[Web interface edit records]
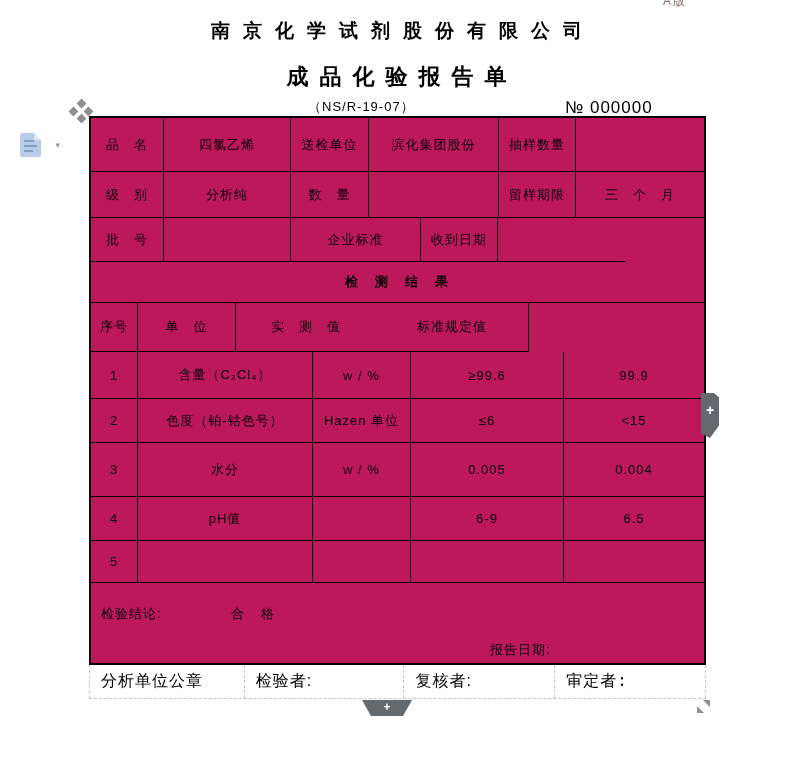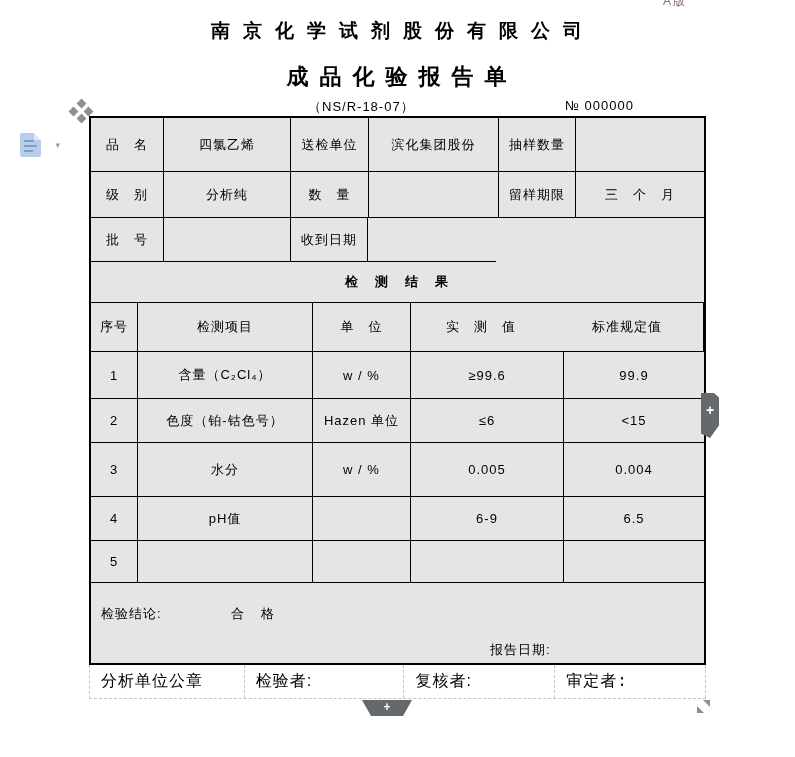--- a/index.html
+++ b/index.html
@@ -11,21 +11,21 @@
   }
   .abs { position:absolute; }
 
   
   .version-badge{ top:-7px; left:663px; font-size:12px; color:#8b6f6f; letter-spacing:2px; }
   .company-title{ top:18px; left:90px; width:613px; text-align:center;
     font-size:19px; font-weight:bold; letter-spacing:13px; padding-left:13px; white-space:nowrap; }
   .report-title{ top:62px; left:90px; width:613px; text-align:center;
     font-size:22px; font-weight:bold; letter-spacing:11px; padding-left:11px; white-space:nowrap; }
   .form-code{ top:98px; left:308px; font-size:13px; letter-spacing:1px; }
-  .serial-no{ top:98px; left:565px; font-size:13px; letter-spacing:1px; }
+  .serial-no{ top:98px; left:565px; font-size:17px; letter-spacing:1px; }
 
   
   .move-handle{ left:70px; top:100px; width:22px; height:22px; cursor:move; }
   .move-handle .dia{ position:absolute; width:7px; height:7px; background:#8f8f8f; transform:rotate(45deg); }
   .move-handle .n{ left:7.5px; top:0; }  .move-handle .s{ left:7.5px; bottom:0; }
   .move-handle .w{ left:0; top:7.5px; }  .move-handle .e{ right:0; top:7.5px; }
 
   .paste-widget{ left:16px; top:133px; width:46px; height:26px; cursor:pointer; }
   .paste-page{ position:absolute; left:4px; top:0; width:21px; height:24px;
     background:#b9cde8; border-radius:2px; }
@@ -41,21 +41,21 @@
     clip-path:polygon(0 0,100% 0,82% 100%,18% 100%);
     color:#fff; font-size:12px; font-weight:bold; text-align:center; line-height:14px; cursor:pointer; }
 
   .resize-handle{ left:697px; top:700px; width:13px; height:13px; cursor:nwse-resize; }
   .resize-handle .t1{ position:absolute; right:0; top:0; width:0; height:0;
     border-left:7px solid transparent; border-top:7px solid #8a9096; }
   .resize-handle .t2{ position:absolute; left:0; bottom:0; width:0; height:0;
     border-right:7px solid transparent; border-bottom:7px solid #8a9096; }
 
   
-  .doc-table{ left:89px; top:116px; width:617px; border:2px solid #000; background:#e5e5e5; }
+  .doc-table{ left:89px; top:116px; width:617px; border:2px solid #000; background:#be185d; }
   .row{ display:flex; }
   .cell{ display:flex; align-items:center; justify-content:center;
     border-right:1px solid #000; border-bottom:1px solid #000;
     font-size:13px; letter-spacing:1px; overflow:hidden; white-space:nowrap; }
   .cell.last{ border-right:none; }
   
   .ic0{width:73px;} .ic1{width:127px;} .ic2{width:78px;} .ic3{width:130px;} .ic4{width:77px;} .ic5{width:128px;}
   .h54{height:54px;} .h46{height:46px;} .h44{height:44px;}
   .section-bar{ height:41px; display:flex; align-items:center; justify-content:center;
     border-bottom:1px solid #000; font-size:13px; font-weight:bold; letter-spacing:2px; }
@@ -74,21 +74,21 @@
   .sign-cell{ display:flex; align-items:center; padding-left:11px;
     border-right:1px dashed #c4c4c4; font-size:16px; letter-spacing:1px; }
   .sc0{width:155px;} .sc1{width:160px;} .sc2{width:151px;} .sc3{width:151px;font-family:Liberation Mono, monospace;}
 </style>
 </head>
 <body>
 
 <div class="abs version-badge">A版</div>
 <div class="abs company-title">南京化学试剂股份有限公司</div>
 <div class="abs report-title">成品化验报告单</div>
-<div class="abs form-code">（NS/R-18-07）</div>
+<div class="abs form-code">（NS/R-19-07）</div>
 <div class="abs serial-no">№ 000000</div>
 
 <div class="abs move-handle">
   <div class="dia n"></div>
   <div class="dia s"></div>
   <div class="dia w"></div>
   <div class="dia e"></div>
 </div>
 
 <div class="abs paste-widget">
@@ -115,29 +115,29 @@
     <div class="cell ic0 h46">级　别</div>
     <div class="cell ic1 h46">分析纯</div>
     <div class="cell ic2 h46">数　量</div>
     <div class="cell ic3 h46"></div>
     <div class="cell ic4 h46">留样期限</div>
     <div class="cell ic5 h46 last">三　个　月</div>
   </div>
   <div class="row">
     <div class="cell ic0 h44">批　号</div>
     <div class="cell ic1 h44"></div>
+    <div class="cell ic3 h44">企业标准</div>
     <div class="cell ic4 h44">收到日期</div>
     <div class="cell ic5 h44 last"></div>
   </div>
 
   <div class="section-bar">检　测　结　果</div>
 
   <div class="row">
     <div class="cell rc0 h49">序号</div>
-    <div class="cell rc1 h49">检测项目</div>
     <div class="cell rc2 h49">单　位</div>
     <div class="cell rc4 h49 last">实　测　值</div>
     <div class="cell rc3 h49">标准规定值</div>
   </div>
 
   <div class="row">
     <div class="cell rc0 h47">1</div>
     <div class="cell rc1 h47">含量（C₂Cl₄）</div>
     <div class="cell rc2 h47">w / %</div>
     <div class="cell rc3 h47">≥99.6</div>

_Assigned task_: Output every record above word for word, omitting any pictures they contain.

_Output below_:
--- a/index.html
+++ b/index.html
@@ -11,21 +11,21 @@
   }
   .abs { position:absolute; }
 
   
   .version-badge{ top:-7px; left:663px; font-size:12px; color:#8b6f6f; letter-spacing:2px; }
   .company-title{ top:18px; left:90px; width:613px; text-align:center;
     font-size:19px; font-weight:bold; letter-spacing:13px; padding-left:13px; white-space:nowrap; }
   .report-title{ top:62px; left:90px; width:613px; text-align:center;
     font-size:22px; font-weight:bold; letter-spacing:11px; padding-left:11px; white-space:nowrap; }
   .form-code{ top:98px; left:308px; font-size:13px; letter-spacing:1px; }
-  .serial-no{ top:98px; left:565px; font-size:13px; letter-spacing:1px; }
+  .serial-no{ top:98px; left:565px; font-size:17px; letter-spacing:1px; }
 
   
   .move-handle{ left:70px; top:100px; width:22px; height:22px; cursor:move; }
   .move-handle .dia{ position:absolute; width:7px; height:7px; background:#8f8f8f; transform:rotate(45deg); }
   .move-handle .n{ left:7.5px; top:0; }  .move-handle .s{ left:7.5px; bottom:0; }
   .move-handle .w{ left:0; top:7.5px; }  .move-handle .e{ right:0; top:7.5px; }
 
   .paste-widget{ left:16px; top:133px; width:46px; height:26px; cursor:pointer; }
   .paste-page{ position:absolute; left:4px; top:0; width:21px; height:24px;
     background:#b9cde8; border-radius:2px; }
@@ -41,21 +41,21 @@
     clip-path:polygon(0 0,100% 0,82% 100%,18% 100%);
     color:#fff; font-size:12px; font-weight:bold; text-align:center; line-height:14px; cursor:pointer; }
 
   .resize-handle{ left:697px; top:700px; width:13px; height:13px; cursor:nwse-resize; }
   .resize-handle .t1{ position:absolute; right:0; top:0; width:0; height:0;
     border-left:7px solid transparent; border-top:7px solid #8a9096; }
   .resize-handle .t2{ position:absolute; left:0; bottom:0; width:0; height:0;
     border-right:7px solid transparent; border-bottom:7px solid #8a9096; }
 
   
-  .doc-table{ left:89px; top:116px; width:617px; border:2px solid #000; background:#e5e5e5; }
+  .doc-table{ left:89px; top:116px; width:617px; border:2px solid #000; background:#be185d; }
   .row{ display:flex; }
   .cell{ display:flex; align-items:center; justify-content:center;
     border-right:1px solid #000; border-bottom:1px solid #000;
     font-size:13px; letter-spacing:1px; overflow:hidden; white-space:nowrap; }
   .cell.last{ border-right:none; }
   
   .ic0{width:73px;} .ic1{width:127px;} .ic2{width:78px;} .ic3{width:130px;} .ic4{width:77px;} .ic5{width:128px;}
   .h54{height:54px;} .h46{height:46px;} .h44{height:44px;}
   .section-bar{ height:41px; display:flex; align-items:center; justify-content:center;
     border-bottom:1px solid #000; font-size:13px; font-weight:bold; letter-spacing:2px; }
@@ -74,21 +74,21 @@
   .sign-cell{ display:flex; align-items:center; padding-left:11px;
     border-right:1px dashed #c4c4c4; font-size:16px; letter-spacing:1px; }
   .sc0{width:155px;} .sc1{width:160px;} .sc2{width:151px;} .sc3{width:151px;font-family:Liberation Mono, monospace;}
 </style>
 </head>
 <body>
 
 <div class="abs version-badge">A版</div>
 <div class="abs company-title">南京化学试剂股份有限公司</div>
 <div class="abs report-title">成品化验报告单</div>
-<div class="abs form-code">（NS/R-18-07）</div>
+<div class="abs form-code">（NS/R-19-07）</div>
 <div class="abs serial-no">№ 000000</div>
 
 <div class="abs move-handle">
   <div class="dia n"></div>
   <div class="dia s"></div>
   <div class="dia w"></div>
   <div class="dia e"></div>
 </div>
 
 <div class="abs paste-widget">
@@ -115,29 +115,29 @@
     <div class="cell ic0 h46">级　别</div>
     <div class="cell ic1 h46">分析纯</div>
     <div class="cell ic2 h46">数　量</div>
     <div class="cell ic3 h46"></div>
     <div class="cell ic4 h46">留样期限</div>
     <div class="cell ic5 h46 last">三　个　月</div>
   </div>
   <div class="row">
     <div class="cell ic0 h44">批　号</div>
     <div class="cell ic1 h44"></div>
+    <div class="cell ic3 h44">企业标准</div>
     <div class="cell ic4 h44">收到日期</div>
     <div class="cell ic5 h44 last"></div>
   </div>
 
   <div class="section-bar">检　测　结　果</div>
 
   <div class="row">
     <div class="cell rc0 h49">序号</div>
-    <div class="cell rc1 h49">检测项目</div>
     <div class="cell rc2 h49">单　位</div>
     <div class="cell rc4 h49 last">实　测　值</div>
     <div class="cell rc3 h49">标准规定值</div>
   </div>
 
   <div class="row">
     <div class="cell rc0 h47">1</div>
     <div class="cell rc1 h47">含量（C₂Cl₄）</div>
     <div class="cell rc2 h47">w / %</div>
     <div class="cell rc3 h47">≥99.6</div>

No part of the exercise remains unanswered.